→ TASK OBJECTIVE:
Somewhere below is a line with "- **across**：从表面穿过（马路，桥，河...）" and, later, a line with "## Introducción"; repeat those two lines and all the lines between them, exactly as they are.

======

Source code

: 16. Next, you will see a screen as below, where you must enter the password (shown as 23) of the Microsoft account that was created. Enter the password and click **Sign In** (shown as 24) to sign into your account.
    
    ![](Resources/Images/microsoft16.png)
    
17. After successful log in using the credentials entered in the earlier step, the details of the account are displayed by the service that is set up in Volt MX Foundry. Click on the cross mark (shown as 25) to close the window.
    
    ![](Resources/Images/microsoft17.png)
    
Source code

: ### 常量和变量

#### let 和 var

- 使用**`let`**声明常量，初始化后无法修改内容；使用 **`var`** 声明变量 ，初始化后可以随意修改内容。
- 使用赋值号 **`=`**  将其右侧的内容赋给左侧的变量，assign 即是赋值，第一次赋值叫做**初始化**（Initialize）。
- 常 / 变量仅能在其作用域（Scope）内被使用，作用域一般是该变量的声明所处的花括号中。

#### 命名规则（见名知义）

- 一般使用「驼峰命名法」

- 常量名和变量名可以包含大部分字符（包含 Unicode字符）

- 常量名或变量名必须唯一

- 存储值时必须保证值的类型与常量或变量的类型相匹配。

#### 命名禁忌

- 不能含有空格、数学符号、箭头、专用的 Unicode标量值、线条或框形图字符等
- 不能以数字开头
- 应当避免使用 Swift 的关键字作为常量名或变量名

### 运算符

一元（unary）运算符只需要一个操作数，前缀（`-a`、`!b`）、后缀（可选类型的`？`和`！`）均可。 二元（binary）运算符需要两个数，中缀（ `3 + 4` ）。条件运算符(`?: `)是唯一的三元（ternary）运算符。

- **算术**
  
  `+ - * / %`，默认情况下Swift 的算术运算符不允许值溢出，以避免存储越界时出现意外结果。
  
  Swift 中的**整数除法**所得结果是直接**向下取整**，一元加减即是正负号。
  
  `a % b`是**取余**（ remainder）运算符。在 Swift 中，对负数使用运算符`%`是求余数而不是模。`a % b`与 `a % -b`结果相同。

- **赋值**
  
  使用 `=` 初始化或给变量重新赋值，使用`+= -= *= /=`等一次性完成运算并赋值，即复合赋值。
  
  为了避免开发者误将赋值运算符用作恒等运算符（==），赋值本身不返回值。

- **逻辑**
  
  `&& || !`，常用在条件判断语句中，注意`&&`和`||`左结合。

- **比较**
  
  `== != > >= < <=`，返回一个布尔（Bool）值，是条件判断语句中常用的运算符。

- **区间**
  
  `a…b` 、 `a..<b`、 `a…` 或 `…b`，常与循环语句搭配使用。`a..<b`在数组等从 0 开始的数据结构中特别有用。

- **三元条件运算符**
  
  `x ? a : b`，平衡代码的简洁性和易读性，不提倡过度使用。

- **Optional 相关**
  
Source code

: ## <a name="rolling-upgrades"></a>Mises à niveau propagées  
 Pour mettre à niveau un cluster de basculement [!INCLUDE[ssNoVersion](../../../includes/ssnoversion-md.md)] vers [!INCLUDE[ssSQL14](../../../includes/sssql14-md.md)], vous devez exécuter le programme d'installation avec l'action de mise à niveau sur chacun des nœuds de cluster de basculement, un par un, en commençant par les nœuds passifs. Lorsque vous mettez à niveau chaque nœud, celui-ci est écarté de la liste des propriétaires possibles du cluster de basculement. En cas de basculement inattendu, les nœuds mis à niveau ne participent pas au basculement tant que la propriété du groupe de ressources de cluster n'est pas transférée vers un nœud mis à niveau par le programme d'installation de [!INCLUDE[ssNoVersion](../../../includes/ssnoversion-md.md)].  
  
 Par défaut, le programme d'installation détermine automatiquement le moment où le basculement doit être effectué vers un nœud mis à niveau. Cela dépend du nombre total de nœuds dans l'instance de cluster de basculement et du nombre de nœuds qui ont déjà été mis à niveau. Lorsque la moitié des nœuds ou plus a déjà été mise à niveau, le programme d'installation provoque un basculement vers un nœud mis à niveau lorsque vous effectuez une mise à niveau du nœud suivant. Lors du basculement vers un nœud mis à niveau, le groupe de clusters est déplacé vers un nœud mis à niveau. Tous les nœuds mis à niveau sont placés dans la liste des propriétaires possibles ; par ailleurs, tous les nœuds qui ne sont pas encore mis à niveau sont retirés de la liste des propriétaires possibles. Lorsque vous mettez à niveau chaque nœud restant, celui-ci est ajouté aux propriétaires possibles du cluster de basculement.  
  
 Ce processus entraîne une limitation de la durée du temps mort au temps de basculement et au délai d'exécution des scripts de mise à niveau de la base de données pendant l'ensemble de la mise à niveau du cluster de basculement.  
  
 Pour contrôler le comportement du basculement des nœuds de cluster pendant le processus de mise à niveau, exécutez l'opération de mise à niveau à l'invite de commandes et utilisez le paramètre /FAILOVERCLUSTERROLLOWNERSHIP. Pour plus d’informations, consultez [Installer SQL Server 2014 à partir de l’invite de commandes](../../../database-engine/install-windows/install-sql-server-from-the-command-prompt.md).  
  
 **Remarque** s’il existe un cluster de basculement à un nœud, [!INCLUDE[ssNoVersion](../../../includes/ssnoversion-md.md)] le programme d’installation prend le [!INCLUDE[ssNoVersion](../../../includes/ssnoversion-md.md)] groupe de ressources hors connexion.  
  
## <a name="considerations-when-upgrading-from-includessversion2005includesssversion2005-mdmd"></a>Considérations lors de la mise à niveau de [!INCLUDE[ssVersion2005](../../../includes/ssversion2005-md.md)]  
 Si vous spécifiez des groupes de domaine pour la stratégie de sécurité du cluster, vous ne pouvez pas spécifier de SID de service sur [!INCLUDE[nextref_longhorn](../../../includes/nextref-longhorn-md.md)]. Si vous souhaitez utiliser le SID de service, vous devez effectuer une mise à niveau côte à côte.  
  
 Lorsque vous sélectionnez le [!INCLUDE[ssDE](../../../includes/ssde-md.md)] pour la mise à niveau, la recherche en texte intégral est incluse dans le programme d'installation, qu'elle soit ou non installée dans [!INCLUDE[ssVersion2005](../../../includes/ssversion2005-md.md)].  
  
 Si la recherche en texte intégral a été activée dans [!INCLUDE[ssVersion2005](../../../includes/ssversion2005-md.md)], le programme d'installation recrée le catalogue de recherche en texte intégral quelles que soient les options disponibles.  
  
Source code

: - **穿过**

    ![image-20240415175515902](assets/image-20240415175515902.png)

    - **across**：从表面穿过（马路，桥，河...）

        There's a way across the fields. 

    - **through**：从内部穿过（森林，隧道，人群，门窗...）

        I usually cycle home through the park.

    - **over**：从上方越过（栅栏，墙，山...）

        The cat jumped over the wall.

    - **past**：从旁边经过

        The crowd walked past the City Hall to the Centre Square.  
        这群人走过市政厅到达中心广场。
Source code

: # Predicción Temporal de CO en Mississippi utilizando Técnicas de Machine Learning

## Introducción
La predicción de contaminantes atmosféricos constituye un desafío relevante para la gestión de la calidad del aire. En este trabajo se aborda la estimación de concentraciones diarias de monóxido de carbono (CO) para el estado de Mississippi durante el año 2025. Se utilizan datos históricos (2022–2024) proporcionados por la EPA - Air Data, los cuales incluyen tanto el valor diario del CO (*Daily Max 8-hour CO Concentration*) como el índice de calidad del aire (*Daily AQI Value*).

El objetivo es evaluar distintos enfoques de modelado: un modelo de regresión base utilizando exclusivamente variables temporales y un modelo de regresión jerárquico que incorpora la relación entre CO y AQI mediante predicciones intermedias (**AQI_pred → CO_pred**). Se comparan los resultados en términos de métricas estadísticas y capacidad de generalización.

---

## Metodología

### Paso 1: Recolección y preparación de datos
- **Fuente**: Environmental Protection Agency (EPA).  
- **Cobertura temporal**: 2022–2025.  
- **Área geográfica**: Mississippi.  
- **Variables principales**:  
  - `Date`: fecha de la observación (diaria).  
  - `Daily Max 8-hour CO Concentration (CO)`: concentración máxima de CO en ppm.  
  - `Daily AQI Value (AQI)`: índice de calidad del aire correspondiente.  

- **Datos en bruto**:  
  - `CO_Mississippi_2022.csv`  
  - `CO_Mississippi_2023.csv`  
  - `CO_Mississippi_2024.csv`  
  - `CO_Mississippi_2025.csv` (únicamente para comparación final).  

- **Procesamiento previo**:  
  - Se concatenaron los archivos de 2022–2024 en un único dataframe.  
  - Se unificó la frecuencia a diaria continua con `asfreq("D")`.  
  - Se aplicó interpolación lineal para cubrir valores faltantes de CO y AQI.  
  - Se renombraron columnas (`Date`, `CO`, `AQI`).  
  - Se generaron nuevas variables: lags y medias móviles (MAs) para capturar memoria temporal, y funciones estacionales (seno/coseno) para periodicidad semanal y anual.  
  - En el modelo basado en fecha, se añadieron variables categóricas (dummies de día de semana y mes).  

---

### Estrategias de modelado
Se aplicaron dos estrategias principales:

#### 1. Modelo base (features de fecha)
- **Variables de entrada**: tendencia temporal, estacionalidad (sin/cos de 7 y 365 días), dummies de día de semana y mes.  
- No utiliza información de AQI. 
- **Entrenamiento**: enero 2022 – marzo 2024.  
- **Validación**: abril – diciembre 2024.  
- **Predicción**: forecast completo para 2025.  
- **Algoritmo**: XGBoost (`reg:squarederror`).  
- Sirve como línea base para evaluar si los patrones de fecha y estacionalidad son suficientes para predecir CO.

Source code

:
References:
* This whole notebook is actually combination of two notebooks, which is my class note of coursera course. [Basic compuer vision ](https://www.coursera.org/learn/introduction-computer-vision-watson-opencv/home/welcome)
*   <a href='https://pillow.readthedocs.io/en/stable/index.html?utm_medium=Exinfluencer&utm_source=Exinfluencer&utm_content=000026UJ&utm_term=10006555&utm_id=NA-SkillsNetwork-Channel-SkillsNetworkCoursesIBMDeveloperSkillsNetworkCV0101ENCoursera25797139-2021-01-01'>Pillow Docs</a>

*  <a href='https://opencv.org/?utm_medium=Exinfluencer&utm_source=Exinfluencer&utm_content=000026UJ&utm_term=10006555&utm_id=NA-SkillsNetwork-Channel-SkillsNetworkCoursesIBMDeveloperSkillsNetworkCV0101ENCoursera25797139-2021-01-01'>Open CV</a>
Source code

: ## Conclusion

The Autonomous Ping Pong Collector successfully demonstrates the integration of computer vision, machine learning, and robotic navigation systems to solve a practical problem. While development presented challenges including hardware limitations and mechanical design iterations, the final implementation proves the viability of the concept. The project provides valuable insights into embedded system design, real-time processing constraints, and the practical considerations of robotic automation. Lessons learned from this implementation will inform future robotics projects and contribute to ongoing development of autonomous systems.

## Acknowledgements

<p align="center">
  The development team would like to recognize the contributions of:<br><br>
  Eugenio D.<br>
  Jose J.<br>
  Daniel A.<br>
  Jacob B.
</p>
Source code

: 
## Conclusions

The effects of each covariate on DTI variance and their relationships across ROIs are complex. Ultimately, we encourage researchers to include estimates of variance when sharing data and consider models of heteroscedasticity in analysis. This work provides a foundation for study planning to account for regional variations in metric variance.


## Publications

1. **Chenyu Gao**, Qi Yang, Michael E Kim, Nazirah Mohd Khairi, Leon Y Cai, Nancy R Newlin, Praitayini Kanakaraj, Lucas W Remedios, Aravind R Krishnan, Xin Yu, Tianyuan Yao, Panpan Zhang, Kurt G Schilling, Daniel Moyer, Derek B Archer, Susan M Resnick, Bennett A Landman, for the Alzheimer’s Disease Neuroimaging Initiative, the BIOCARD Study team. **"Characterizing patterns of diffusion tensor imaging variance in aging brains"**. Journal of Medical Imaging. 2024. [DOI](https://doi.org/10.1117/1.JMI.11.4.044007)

======

→ RESPONSE TO THE TASK:
    - **across**：从表面穿过（马路，桥，河...）

        There's a way across the fields. 

    - **through**：从内部穿过（森林，隧道，人群，门窗...）

        I usually cycle home through the park.

    - **over**：从上方越过（栅栏，墙，山...）

        The cat jumped over the wall.

    - **past**：从旁边经过

        The crowd walked past the City Hall to the Centre Square.  
        这群人走过市政厅到达中心广场。
Source code

: # Predicción Temporal de CO en Mississippi utilizando Técnicas de Machine Learning

## Introducción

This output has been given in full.